Joshua William Collingsworth, born November 30, 2005, was the beautiful and perfect son of Blake and Kathy Collingsworth. Joshua was taken to heaven on June 4, 2008. Joshua’s infectious smile and sweet nature made him a gift to everyone he touched. He was truly a blessing, who was always ready to give a wet kiss and a warm hug. Joshua looked up to his big brother Connor and was the constant companion of the “Three Amigo’s”, his cousins Brendon, Austin and Alex. His days were happily spent jumping, climbing, button pushing, playing ball, and there was always time for his favorite pal Sponge Bob. Joshua was adored by his parents and lives in the hearts of his extended family who cherished his short time on this earth.
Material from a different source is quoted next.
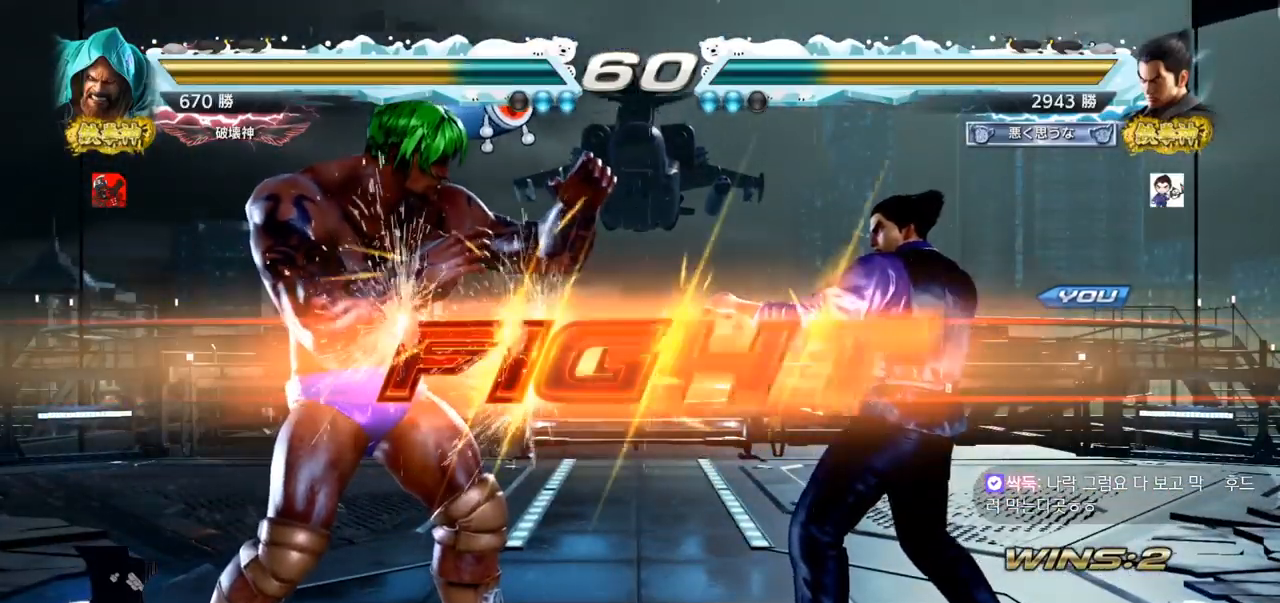
Gameplay with a controller (arcade stick); each line is a JSON object with the inputs held at the frame after it. "events" lists button and stick changes between this image and that frame as [ms after this image, input, new state], when the widget could be followed in between. Not read: L3 R3.
{"buttons": ["CROSS"], "left_stick": "down-right", "events": [[17, "TRIANGLE", "down"], [17, "left_stick", "right"], [67, "SQUARE", "up"], [67, "TRIANGLE", "up"], [100, "SQUARE", "down"], [100, "TRIANGLE", "down"], [217, "SQUARE", "up"], [284, "TRIANGLE", "up"], [317, "left_stick", "down-right"], [400, "CROSS", "down"], [467, "CROSS", "up"], [501, "CROSS", "down"]]}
Through organ donation, Joshua passed on his life and love to benefit other children and families whom he never met.
About Joshua’s Death
Blake Collingsworth never wanted to be the person reminding people it can happen to them.
That all it takes is one second, and your child can slip out of your sight.
“Everybody thinks they know, but they’ve got to remind themselves over and over,” he said. “It’s amazing, with kids, how fast it can happen.”
Collingsworth’s two-and-a-half year old son, Joshua, wandered outside Sunday evening during a family get-together at the Collingsworth home near Wilderness Ridge.
His family had barely had time to realize he had slipped away when they found him floating in the backyard pool.
Joshua was not breathing, and family members gave him CPR until an ambulance arrived to rush him to BryanLGH Medical Center West.
He was flown by medical helicopter to Children’s Hospital in Omaha, where he died Wednesday evening, surrounded by family.
Joshua was “the happiest, prettiest little boy I’ve ever seen in my life,” his father said.
He adored his older brother, Connor, who turns seven this month, and Connor was very protective of Joshua.
“Josh wanted to do anything his brother did,” Collingsworth said. “If Connor jumped off a rock, Joshua would be climbing up that rock.”
Recently, Joshua was being given intravenous antibiotics for 30 minutes every morning and every night to treat a sinus infection he’d had since November.
“But the kid never fussed about it,” Collingsworth said. “He’d sit there and take his I.V. for 30 minutes and watch SpongeBob.
“He was a real trouper about it …. you wouldn’t have known he was sick.”
Joshua was fortunate to have a large extended family with lots of cousins the same age. One set of grandparents live next door and the other pair live two blocks away.
Family had been over at the house swimming on Sunday, Collingsworth said. Everyone had just gotten out of the pool and gone inside to eat when they noticed Joshua wasn’t there.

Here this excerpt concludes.